山民摇摇头,“没,见过肯定记得。我可以帮你留意一下,他不见了多久了?怎么不见的?”
杜恒熙遗憾地把照片收起来,“一年了。失足摔下去的。”
“这么久了?”再扭头看杜恒熙时,眼神就像在看一个傻瓜,“那还找什么啊,十有八九是死了,如果还活着,一年的时间,怎么样都能出来见你了。”
杜恒熙表q木然,重复了遍,“他是失踪了。”
“这人是你兄弟吗?”
杜恒熙想了想,说话毫不避讳,“他是我爱人。”
杜恒熙在这个村庄里休息了一周,学习了山里的常识,储备了干粮和水,Yang好伤后又重新折返回去。
去之前,还有人劝他,“你别去了,就留在这里吧。再进去,你可不知道有没有命出来。
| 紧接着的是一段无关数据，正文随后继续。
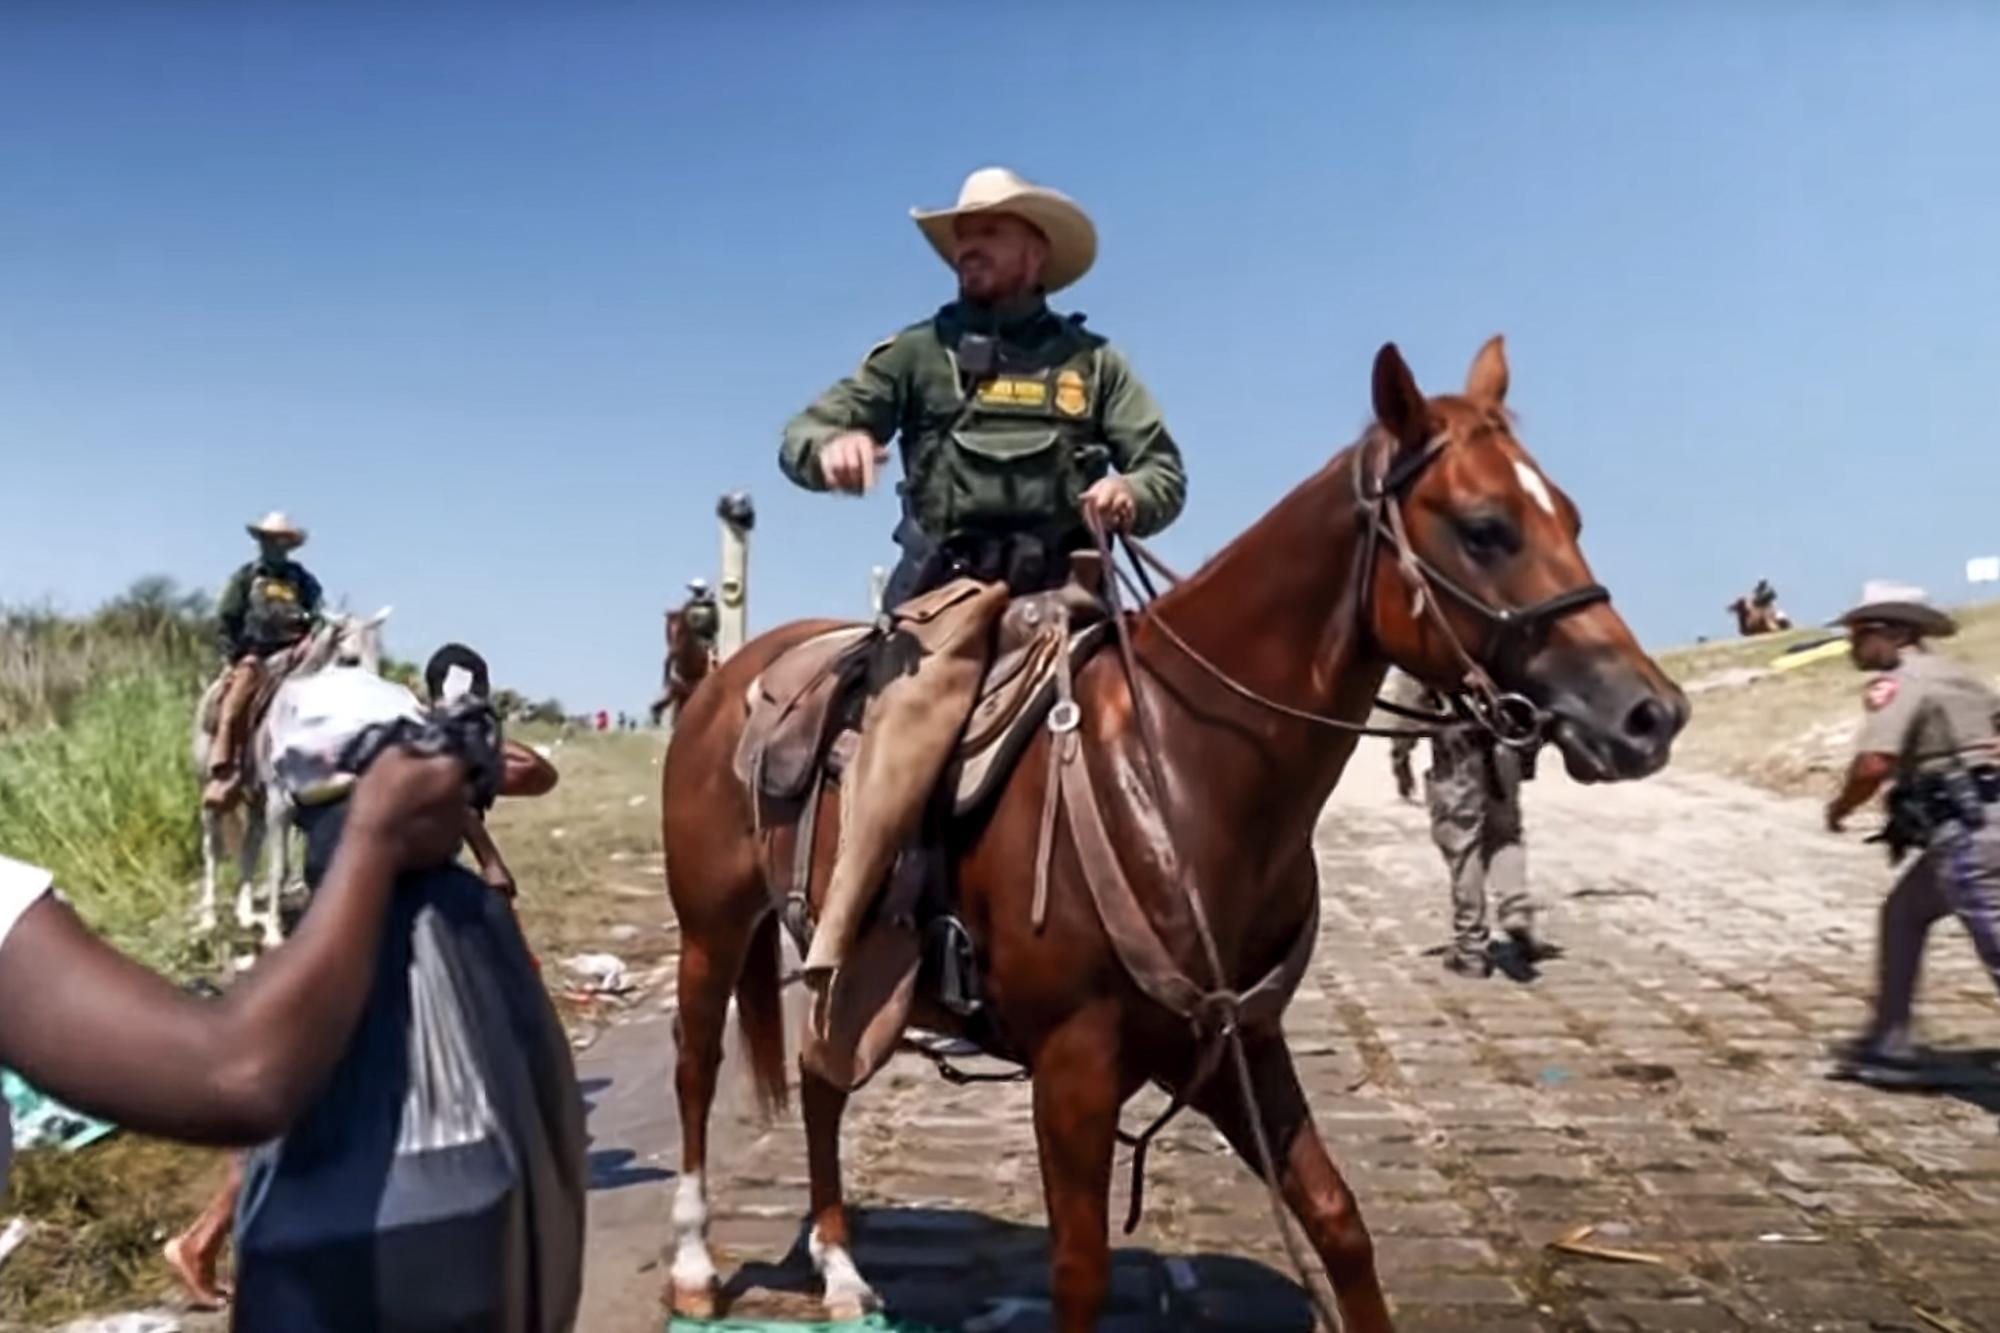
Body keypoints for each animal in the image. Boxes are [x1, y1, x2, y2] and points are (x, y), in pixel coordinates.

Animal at [191, 608, 390, 940]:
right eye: (349, 660)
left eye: (380, 662)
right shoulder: (280, 802)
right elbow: (279, 867)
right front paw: (274, 933)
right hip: (213, 792)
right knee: (213, 848)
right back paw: (208, 918)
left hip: (256, 803)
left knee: (249, 846)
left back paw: (246, 914)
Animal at [660, 338, 1688, 1320]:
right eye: (1484, 528)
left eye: (1571, 517)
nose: (1651, 714)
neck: (1178, 770)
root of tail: (730, 678)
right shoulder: (1073, 1069)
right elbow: (1080, 1272)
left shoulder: (1240, 1042)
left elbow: (1338, 1223)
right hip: (713, 934)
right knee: (697, 1068)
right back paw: (696, 1263)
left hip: (844, 971)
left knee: (821, 1076)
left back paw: (839, 1269)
”
杜恒熙倒没有犹豫,他到现在没什么可失去的了,他并不畏惧。
为了少走一些冤枉路,他骑着骡子,跟了一队商队出发。
只是没有想到,路走到一半,他前方的商队竟然踩中了一颗地雷。轰然一下,他来不及后退,被滚烫的气流和飞溅的木板掀翻在了路面,瞬间晕了过去。
刹那间,山两侧冲下许多马匹和山贼,驳壳子枪朝天放弹。
一匹马在杜恒熙晕倒的身体旁打转,甩着尾巴,打了个响鼻,似乎是在辨认。随后马背上的人跳下来把他从地上抱起来,横放到了马上,扬鞭催马,转身离开。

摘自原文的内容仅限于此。